--- MATERIALS PROVIDED ---
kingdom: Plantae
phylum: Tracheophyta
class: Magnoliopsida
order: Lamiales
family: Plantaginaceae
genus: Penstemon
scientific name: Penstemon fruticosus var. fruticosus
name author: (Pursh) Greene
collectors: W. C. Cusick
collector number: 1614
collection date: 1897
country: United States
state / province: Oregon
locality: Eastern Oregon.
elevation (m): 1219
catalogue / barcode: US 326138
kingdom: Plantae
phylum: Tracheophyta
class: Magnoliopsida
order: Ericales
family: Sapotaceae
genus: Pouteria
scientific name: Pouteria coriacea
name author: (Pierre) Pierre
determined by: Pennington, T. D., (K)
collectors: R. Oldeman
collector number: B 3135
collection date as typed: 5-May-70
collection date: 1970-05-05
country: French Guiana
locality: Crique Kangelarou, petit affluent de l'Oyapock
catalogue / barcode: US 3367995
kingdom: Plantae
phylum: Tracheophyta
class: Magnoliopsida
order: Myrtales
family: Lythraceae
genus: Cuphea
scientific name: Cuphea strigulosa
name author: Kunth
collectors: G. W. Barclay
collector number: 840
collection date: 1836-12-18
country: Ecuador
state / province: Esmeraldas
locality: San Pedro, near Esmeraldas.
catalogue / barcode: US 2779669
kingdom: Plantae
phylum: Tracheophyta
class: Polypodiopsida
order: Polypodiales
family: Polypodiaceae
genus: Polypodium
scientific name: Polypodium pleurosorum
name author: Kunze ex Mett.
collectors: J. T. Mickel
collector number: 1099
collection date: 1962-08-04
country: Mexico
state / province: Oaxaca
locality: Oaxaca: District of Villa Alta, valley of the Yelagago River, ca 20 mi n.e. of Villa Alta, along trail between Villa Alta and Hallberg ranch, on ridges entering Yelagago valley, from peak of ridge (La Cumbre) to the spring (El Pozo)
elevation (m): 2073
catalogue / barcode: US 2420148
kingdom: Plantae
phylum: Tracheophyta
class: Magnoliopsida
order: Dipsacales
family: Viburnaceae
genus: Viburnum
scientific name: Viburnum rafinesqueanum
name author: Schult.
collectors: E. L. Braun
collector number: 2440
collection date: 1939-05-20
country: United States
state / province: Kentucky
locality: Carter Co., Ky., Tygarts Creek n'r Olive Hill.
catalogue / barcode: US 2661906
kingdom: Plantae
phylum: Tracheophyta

--- BRIEF ---
Can you copy every line of the listing above, character for character?

--- WORKED SOLUTION ---
kingdom: Plantae
phylum: Tracheophyta
class: Magnoliopsida
order: Lamiales
family: Plantaginaceae
genus: Penstemon
scientific name: Penstemon fruticosus var. fruticosus
name author: (Pursh) Greene
collectors: W. C. Cusick
collector number: 1614
collection date: 1897
country: United States
state / province: Oregon
locality: Eastern Oregon.
elevation (m): 1219
catalogue / barcode: US 326138
kingdom: Plantae
phylum: Tracheophyta
class: Magnoliopsida
order: Ericales
family: Sapotaceae
genus: Pouteria
scientific name: Pouteria coriacea
name author: (Pierre) Pierre
determined by: Pennington, T. D., (K)
collectors: R. Oldeman
collector number: B 3135
collection date as typed: 5-May-70
collection date: 1970-05-05
country: French Guiana
locality: Crique Kangelarou, petit affluent de l'Oyapock
catalogue / barcode: US 3367995
kingdom: Plantae
phylum: Tracheophyta
class: Magnoliopsida
order: Myrtales
family: Lythraceae
genus: Cuphea
scientific name: Cuphea strigulosa
name author: Kunth
collectors: G. W. Barclay
collector number: 840
collection date: 1836-12-18
country: Ecuador
state / province: Esmeraldas
locality: San Pedro, near Esmeraldas.
catalogue / barcode: US 2779669
kingdom: Plantae
phylum: Tracheophyta
class: Polypodiopsida
order: Polypodiales
family: Polypodiaceae
genus: Polypodium
scientific name: Polypodium pleurosorum
name author: Kunze ex Mett.
collectors: J. T. Mickel
collector number: 1099
collection date: 1962-08-04
country: Mexico
state / province: Oaxaca
locality: Oaxaca: District of Villa Alta, valley of the Yelagago River, ca 20 mi n.e. of Villa Alta, along trail between Villa Alta and Hallberg ranch, on ridges entering Yelagago valley, from peak of ridge (La Cumbre) to the spring (El Pozo)
elevation (m): 2073
catalogue / barcode: US 2420148
kingdom: Plantae
phylum: Tracheophyta
class: Magnoliopsida
order: Dipsacales
family: Viburnaceae
genus: Viburnum
scientific name: Viburnum rafinesqueanum
name author: Schult.
collectors: E. L. Braun
collector number: 2440
collection date: 1939-05-20
country: United States
state / province: Kentucky
locality: Carter Co., Ky., Tygarts Creek n'r Olive Hill.
catalogue / barcode: US 2661906
kingdom: Plantae
phylum: Tracheophyta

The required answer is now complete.